Although multi-step generative policies achieve strong performance in robotic manipulation by modeling multimodal action distributions, they require multi-step iterative denoising at inference time. Each action therefore needs tens to hundreds of network function evaluations (NFEs), making them costly for high-frequency closed-loop control and online reinforcement learning (RL). To address this limitation, we propose a two-stage framework for native one-step generative policies that shifts refinement from inference to training. First, we introduce the Drift-Based Policy (DBP), which leverages fixed-point drifting objectives to internalize iterative refinement into the model parameters, yielding a one-step generative backbone by design while preserving multimodal action modeling capacity. Second, we develop Drift-Based Policy Optimization (DBPO), an online RL framework that equips the pretrained backbone with a compatible stochastic interface, enabling stable on-policy updates without sacrificing the one-step deployment property. Extensive experiments demonstrate the effectiveness of the proposed framework across offline imitation learning, online fine-tuning, and real-world control scenarios. DBP matches or exceeds the performance of multi-step diffusion policies while achieving up to $100\times$ faster inference. It also consistently outperforms existing one-step baselines on challenging manipulation benchmarks. Moreover, DBPO enables effective and stable policy improvement in online settings. Experiments on a real-world dual-arm robot demonstrate reliable high-frequency control at 105.2 Hz.

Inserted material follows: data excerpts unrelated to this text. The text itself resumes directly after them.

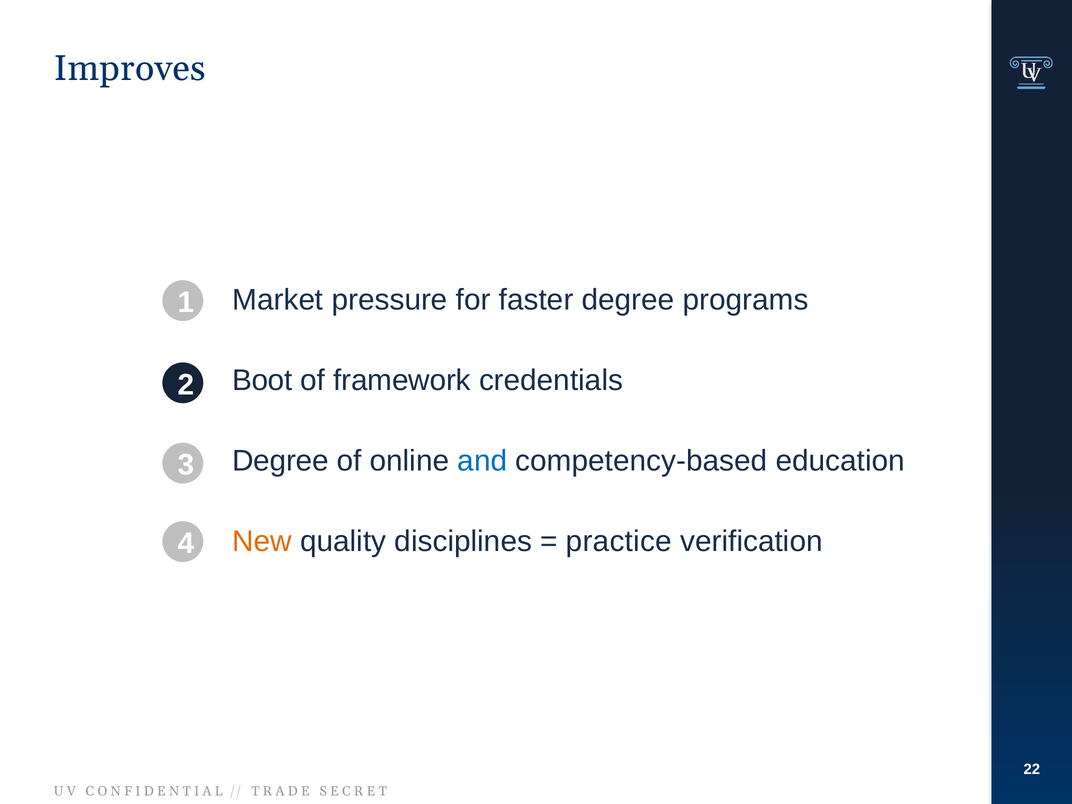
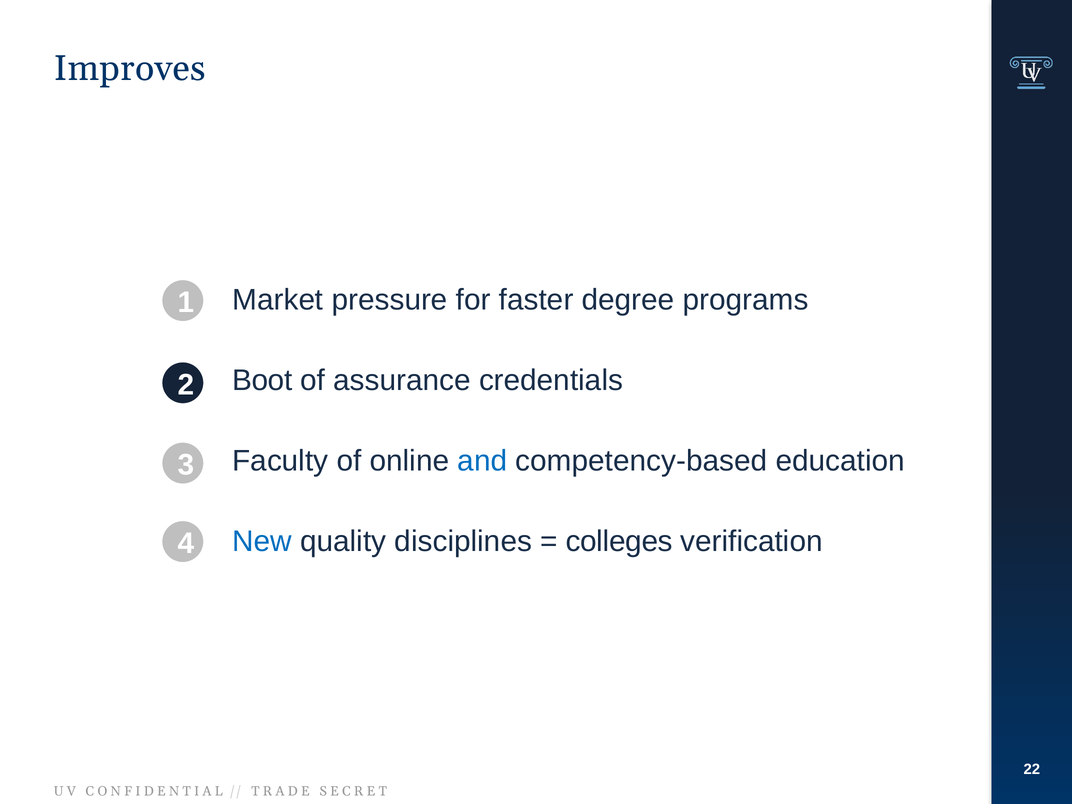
framework: framework -> assurance
Degree at (280, 461): Degree -> Faculty
New colour: orange -> blue
practice: practice -> colleges
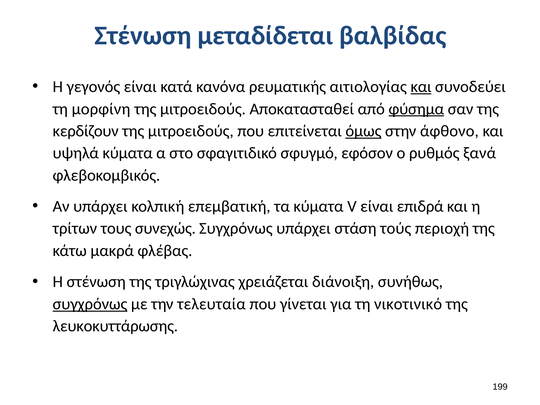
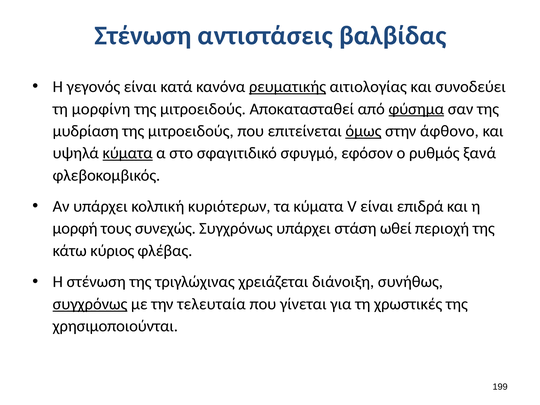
μεταδίδεται: μεταδίδεται -> αντιστάσεις
ρευματικής underline: none -> present
και at (421, 87) underline: present -> none
κερδίζουν: κερδίζουν -> μυδρίαση
κύματα at (128, 153) underline: none -> present
επεμβατική: επεμβατική -> κυριότερων
τρίτων: τρίτων -> μορφή
τούς: τούς -> ωθεί
μακρά: μακρά -> κύριος
νικοτινικό: νικοτινικό -> χρωστικές
λευκοκυττάρωσης: λευκοκυττάρωσης -> χρησιμοποιούνται
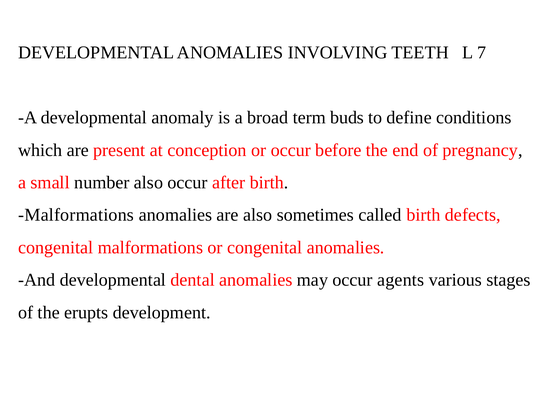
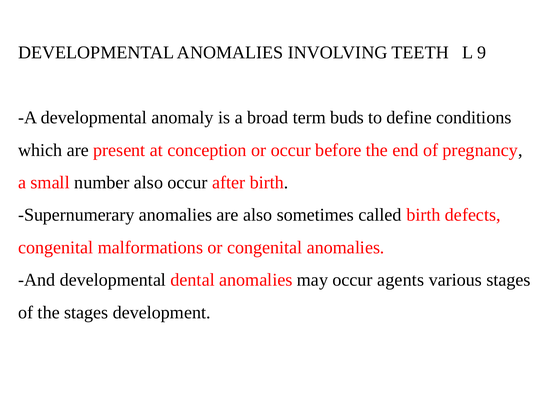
7: 7 -> 9
Malformations at (76, 215): Malformations -> Supernumerary
the erupts: erupts -> stages
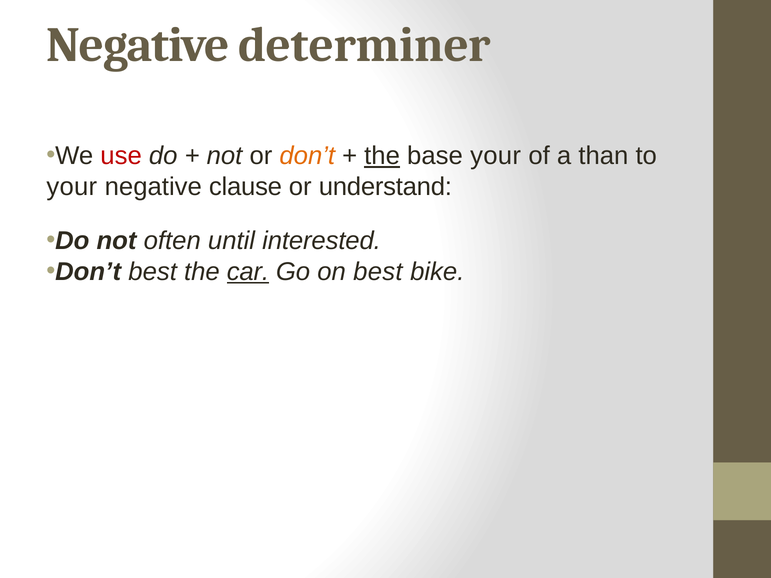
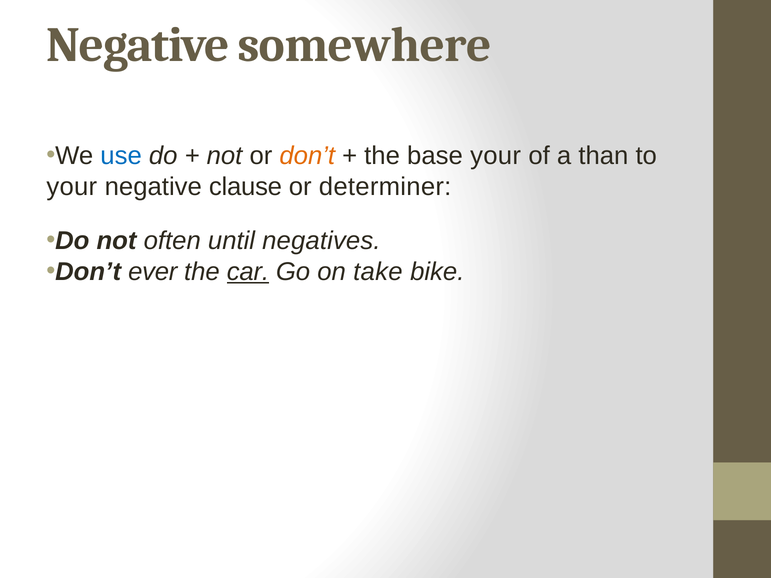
determiner: determiner -> somewhere
use colour: red -> blue
the at (382, 156) underline: present -> none
understand: understand -> determiner
interested: interested -> negatives
Don’t best: best -> ever
on best: best -> take
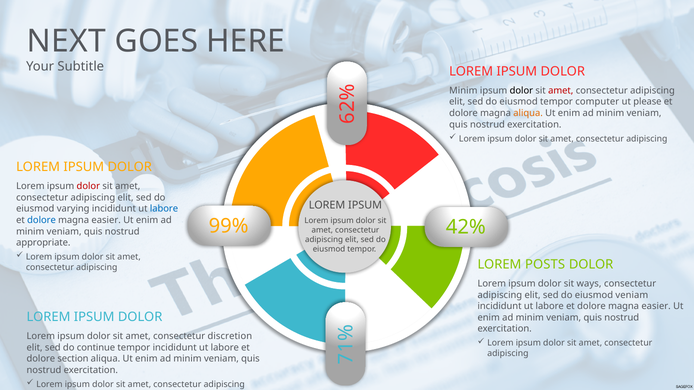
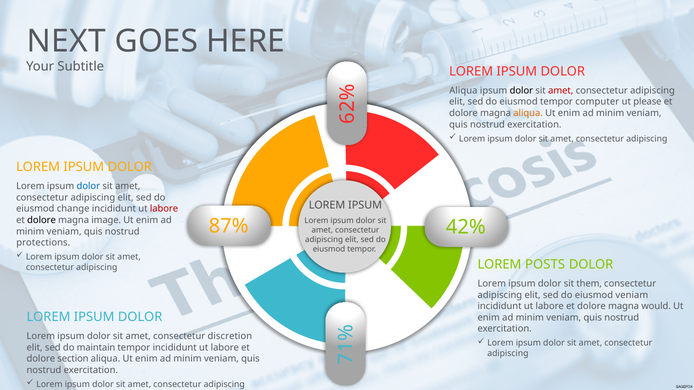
Minim at (463, 91): Minim -> Aliqua
dolor at (88, 186) colour: red -> blue
varying: varying -> change
labore at (164, 209) colour: blue -> red
dolore at (42, 220) colour: blue -> black
easier at (106, 220): easier -> image
99%: 99% -> 87%
appropriate: appropriate -> protections
ways: ways -> them
easier at (656, 307): easier -> would
continue: continue -> maintain
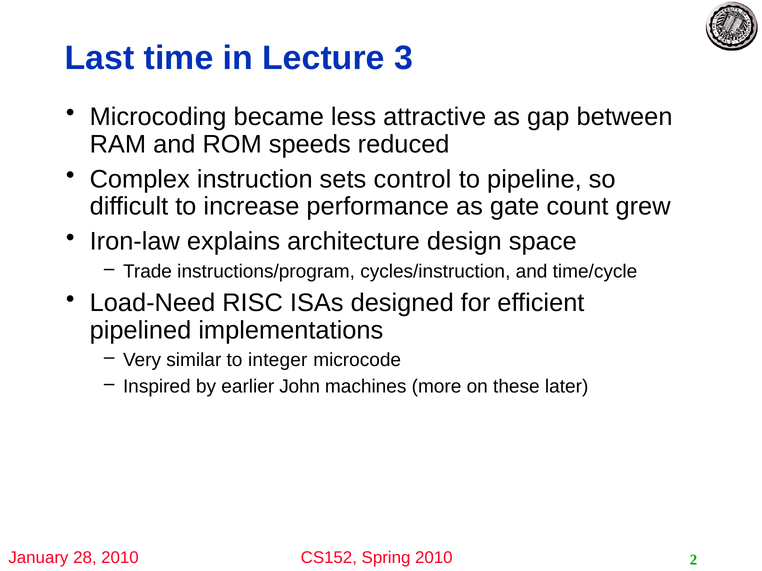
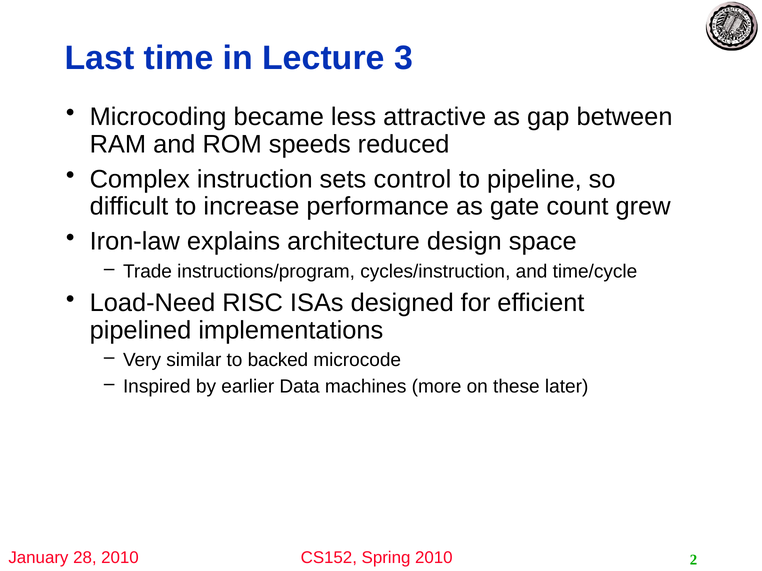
integer: integer -> backed
John: John -> Data
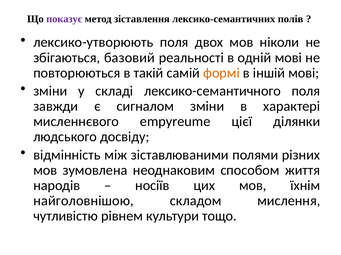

翻译：尽管多步生成式策略通过对多模态动作分布建模在机器人操作中取得了优异性能，但它们在推理时需要执行多步迭代去噪过程。这导致每个动作需要数十到数百次网络函数评估（NFEs），使其难以应用于高频闭环控制和在线强化学习（RL）。为解决这一局限，我们提出了一种两阶段框架，将精细优化过程从推理阶段转移至训练阶段，从而实现原生一步式生成策略。首先，我们引入基于漂移的策略（DBP），该方法利用不动点漂移目标将迭代优化内化到模型参数中，在保留多模态动作建模能力的同时，天然构建出一步式生成骨干网络。其次，我们开发了基于漂移的策略优化（DBPO）在线RL框架，为预训练骨干网络配备兼容的随机接口，在不牺牲一步式部署特性的前提下实现稳定的在策略更新。大量实验证明了该框架在离线模仿学习、在线微调及真实世界控制场景中的有效性。DBP在性能达到或超越多步扩散策略的同时，推理速度提升高达$100\times$。在具有挑战性的操作基准测试中，该方法始终优于现有的一步式基线方案。此外，DBPO能够在在线场景中实现有效且稳定的策略改进。在真实世界双臂机器人上的实验证明了该方法在105.2 Hz频率下的可靠高频控制能力。